Candi Muara Takus terletak antara sungai Kampar kanan dan sungai Kampar kiri, atau di wilayah Kecamatan XIII Kotokampar Kabu-paten Kampar, Riau. Candi Muara Takus merupakan kompleks candi berpagar batu dengan gerbang di sebelah utara dan merupakan peninggalan sejarah peradaban agama Buddha abad XI dan XIV. Dalam kompleks candi Muara Takus terdapat empat bangunan terdiri dari stupa-stupa : mahligai Stupa, candi Bungsu, candi Tua, dan candi Palangka. Di samping itu, juga terdapat bekas-bekas fondasi bangunan teras yang lain.

Candi Plaosan berlokasi di sebelah timur candi Sewu, terdiri dari dua buah candi induk yang dikelilingi dua baris stupa dan dua baris candi perwara. Selain karya-karya bangunan yang monumental dan seni pahat, agama Buddha juga meninggalkan jejaknya dalam seni sastra khususnya sastra Jawa kuno (Kawi) seperti Sanghyang Kamahayanikan, Sutasoma, dan Kunjarakarna.

Kitab Sanghyang Kamahayanikan adalah naskah kuno yang berisi uraian tentang ajaran dan situs agama Buddha Mahayana yang mengarah kepada bentuk Tantrayana, ditulis pada masa mpu Sindok (929-947) yang beragama Hindu. Dalam kitab tersebut terdapat berbagai konsepsi ajaran agama Buddha seperti trikaya, dasaparamita, caturarya, panca tathagata, triparartha, trimala, mahaguhya, dan sebagainya. Konsep tentang dasaparamita tersebut sangat khas dan berbeda dengan yang terdapat pada aliran Mahayana maupun Theravada, karena dasa-paramita dalam Sanghyang Kamahayanikan terdiri dari sadparamita dan caturparamita di mana yang terakhir ini merupakan konsep brahma-vihara.
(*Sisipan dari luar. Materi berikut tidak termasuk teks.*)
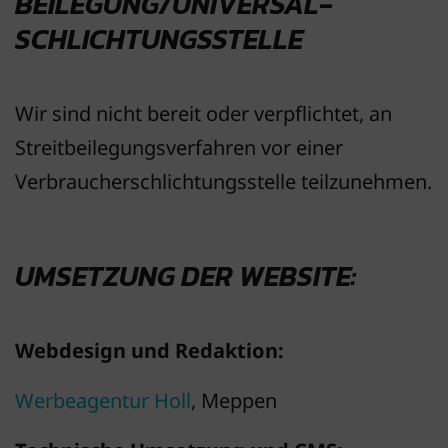
BEILEGUNG/UNIVERSAL­
SCHLICHTUNGS­STELLE
Wir sind nicht bereit oder verpflichtet, an
Streitbeilegungsverfahren vor einer
Verbraucherschlichtungsstelle teilzunehmen.
UMSETZUNG DER WEBSITE:
Webdesign und Redaktion:
Werbeagentur Holl
, Meppen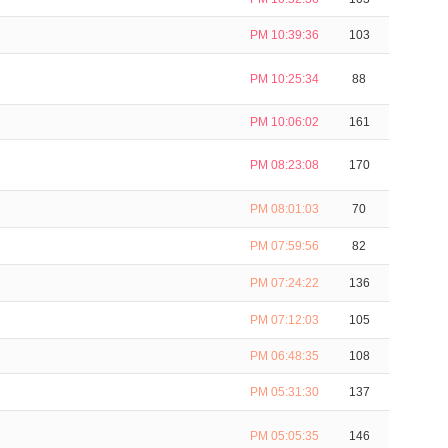
PM 10:39:36
103
PM 10:25:34
88
PM 10:06:02
161
PM 08:23:08
170
PM 08:01:03
70
PM 07:59:56
82
PM 07:24:22
136
PM 07:12:03
105
PM 06:48:35
108
PM 05:31:30
137
PM 05:05:35
146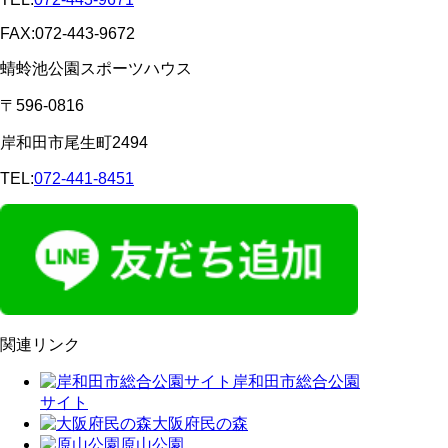
FAX:072-443-9672
蜻蛉池公園スポーツハウス
〒596-0816
岸和田市尾生町2494
TEL:
072-441-8451
関連リンク
岸和田市総合公園
サイト
大阪府民の森
原山公園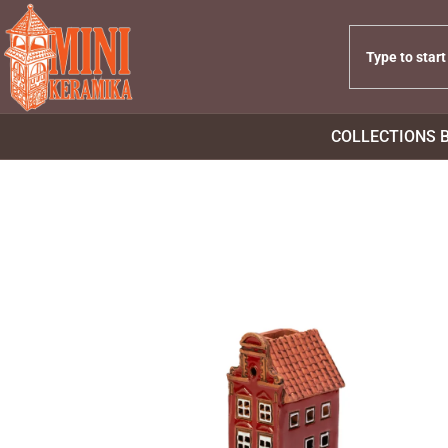
COLLECTIONS 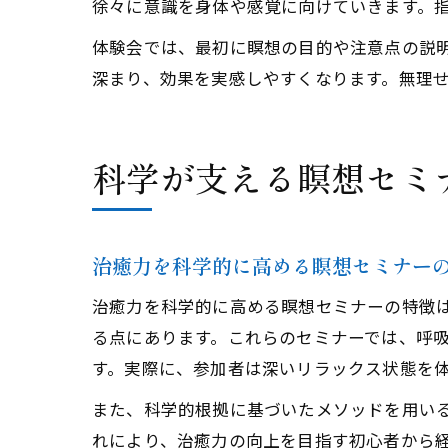
徐々に意識を身体や感覚に向けていきます。
体験会では、最初に瞑想の目的や注意点の説明
深まり、効果を実感しやすくなります。無理
科学が支える瞑想セミ
治癒力を科学的に高める瞑想セミナー
治癒力を科学的に高める瞑想セミナーの特徴
る点にあります。これらのセミナーでは、呼
す。実際に、参加者は深いリラックス状態を
また、科学的根拠に基づいたメソッドを用い
れにより、治癒力の向上を目指す初心者から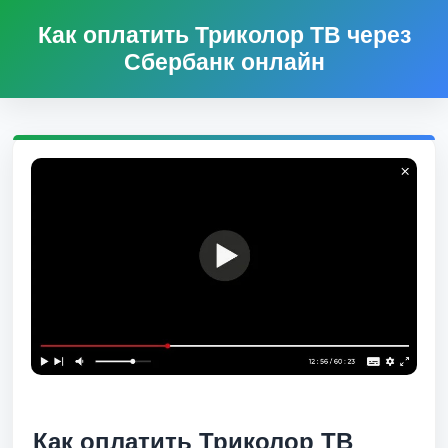
Как оплатить Триколор ТВ через
Сбербанк онлайн
Как оплатить Триколор ТВ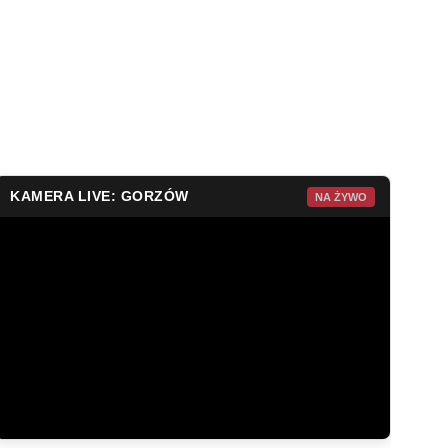
KAMERA LIVE: GORZÓW
NA ŻYWO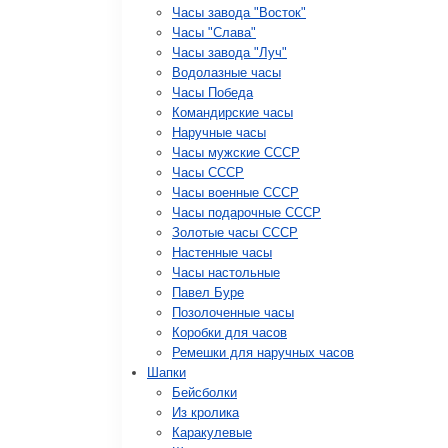
Часы завода "Восток"
Часы "Слава"
Часы завода "Луч"
Водолазные часы
Часы Победа
Командирские часы
Наручные часы
Часы мужские СССР
Часы СССР
Часы военные СССР
Часы подарочные СССР
Золотые часы СССР
Настенные часы
Часы настольные
Павел Буре
Позолоченные часы
Коробки для часов
Ремешки для наручных часов
Шапки
Бейсболки
Из кролика
Каракулевые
Sutasoma ditulis oleh mpu Tantular pada zaman Hayam Wuruk - Majapahit (1350-1389 Masehi). Kitab Sutasoma berisi cerita tentang Buddha yang menitis kepada Raden Sutasoma - seorang pangeran putra Prabu Mahaketu dari Hastina- yang tidak ingin dikawinkan dan tidak pula ingin dinobatkan menjadi raja. Kemudian ia meninggalkan kerajaan karena mengikuti ajaran Sang Buddha. Dalam pengembaraannya ia berprinsip siap dan bersedia mengorbankan dirinya untuk kepentingan sesama mahluk, hatta ketika seorang raksasa pemangsa manusia ingin memangsanya ia merelakan dirinya. Namun akhirnya raksasa tersebut menyadari kesalahan-nya yang telah memakan sesama mahluk hidup dan kemudian bertobat serta menjadi pengikut agama Buddha

Kunjarakarna merupakan naskah yang berbentuk gancaran (diperkirakan berasal dari zaman Mataram kuno) dan ada pula yang berbentuk kakawin (zaman Majapahit). Naskah ini berkisah tentang seorang raksasa bernama Kunjarakarna yang ingin menjelma menjadi manusia. Ia menghadap Wairocana dan kemudian diizinkan melihat neraka. Dan karena ia taat kepada ajaran agama Buddha maka cita-citanya pun akhirnya terkabul.

Demikian beberapa jejak sejarah agama Buddha di Indonesia yang dapat memberikan gambaran tentang agama Buddha yang pernah berkembang di Nusantara pada masa lampau sejauh berkenaan dengan fakta-fakta yang telah ditemukan.